You may have heard the following quotation: “The thrill of victory and the agony of defeat.”
The agony of boredom describes early voting from the election workers’ perspective.
How about a peek into the lost two weeks in the life of this writer?
We cannot speak for why folks sign up to work elections. This writer did not ask the other workers, “What possessed you to do this?” But, she is happy to share her reasons.
Since Hubby’s passing, facing the endless road without him can be challenging.
Last year, this writer dipped her toes into the world of election workers and found it was not something she wanted to repeat. But then a year later, just like the pains of giving birth, the memory of the negatives diminished.
Then the email arrived from the Election Judge. “Do you want to work a few days of early voting?” It was time for this writer to climb out of her hermit-like existence, and she said yes.
A few days later, another email followed. “We will have new machines. I will need more trained workers. Can you work the full two weeks as well as Election Day? You have to attend training classes.”
Again, this silly lady agreed. To her surprise, the training proved interesting, and the new election process intrigued her.
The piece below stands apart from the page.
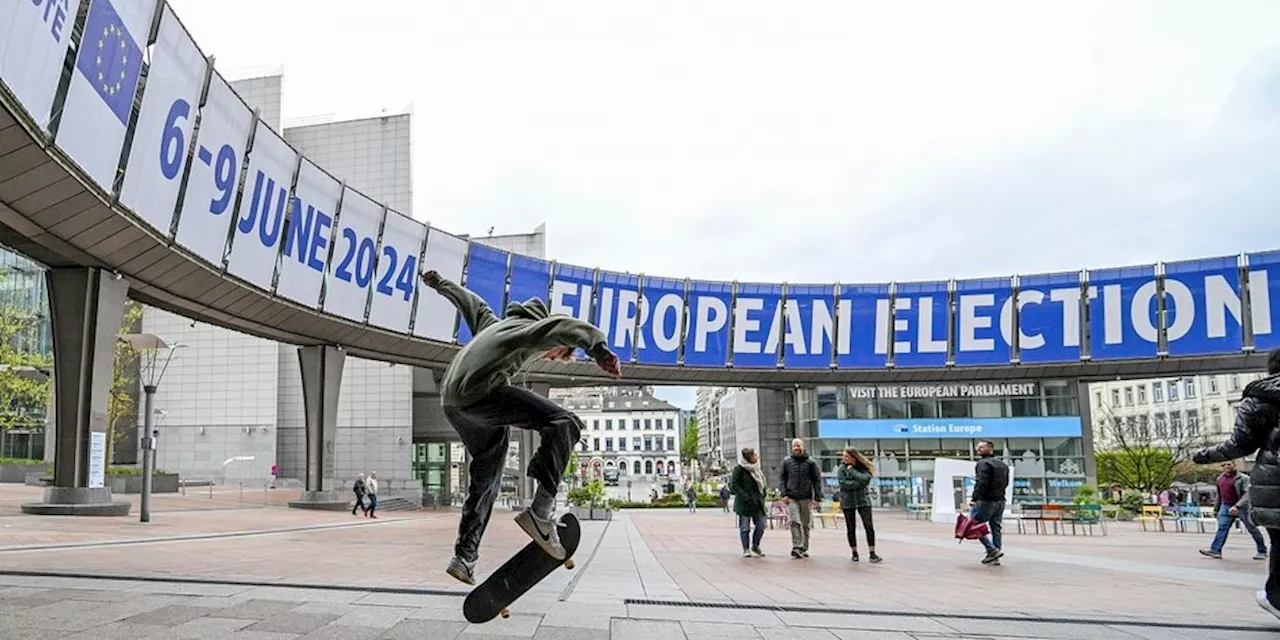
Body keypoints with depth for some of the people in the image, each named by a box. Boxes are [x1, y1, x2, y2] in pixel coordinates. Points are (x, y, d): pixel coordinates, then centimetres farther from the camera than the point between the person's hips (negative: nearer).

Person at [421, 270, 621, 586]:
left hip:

People mark their choices on a computer screen. The machine prints a paper ballot with their choices. The voters check the ballot and insert it in another machine that scans and records their votes.
The early voting site for her group was in the City Hall of a relatively small, but growing town with a population of over 13,000. Before long, the writer remembered, too late, an important reason why she vowed: “never to work elections again.” The building is not a healthy environment. Do they ever change the air filters? Once again, she developed a sinus infection.
As you might guess, there are rules. For example, voters could bring notes but were not allowed to use their cell phones even if their notes were on the phone.
One vertically challenged fellow sporting an Air Force cap, who was as wide as he was tall, marched in and began marking his choices on the computer screen. The Election Judge, a twig of a lady of undisclosed years, admonished the voter, “Sir, you cannot use your cell phone in here.”
“I’m not using it,” he replied, continuing to vote while they argued back and forth. What could the judge do besides talk? She could not physically oust him.
Once he cast his ballot, the guy announced in a loud voice, “Carry on” and marched out. Due to his height, we guessed he could not have been a pilot. Was he a Sargent in the mechanics’ pool? Whatever his job in the Air Force, living with him must be a hellacious delight.
As voters trickled in, the well-seasoned folk all began to look alike. The men were of slight build or tall with concrete bellies that preceded them wherever they went. Some of the ladies appeared thin and frail, but most looked well-fed with untethered, pendulous breasts. More often than not, the workers and voters knew each other, slowing the election process with endless chatter about ailments and relatives.
The judge often reminded election workers of the no talking rule while people voted. But it was a case of “Do as I say and not as I do” because the judge had lengthy chats with friends and relatives.
As the workers became acquainted during those interminable hours without the appearance of a voter, a disturbing fact emerged. Many were born, married, and continue to live in the same town.
“I was born right behind where Wal Mart is, and my grandpa owned the land along the creek up there.”
Those roots are too stagnant for this writer’s taste.
Does this lady plan to return next year for paid naps and reading books for 12 hours daily? Doubtful.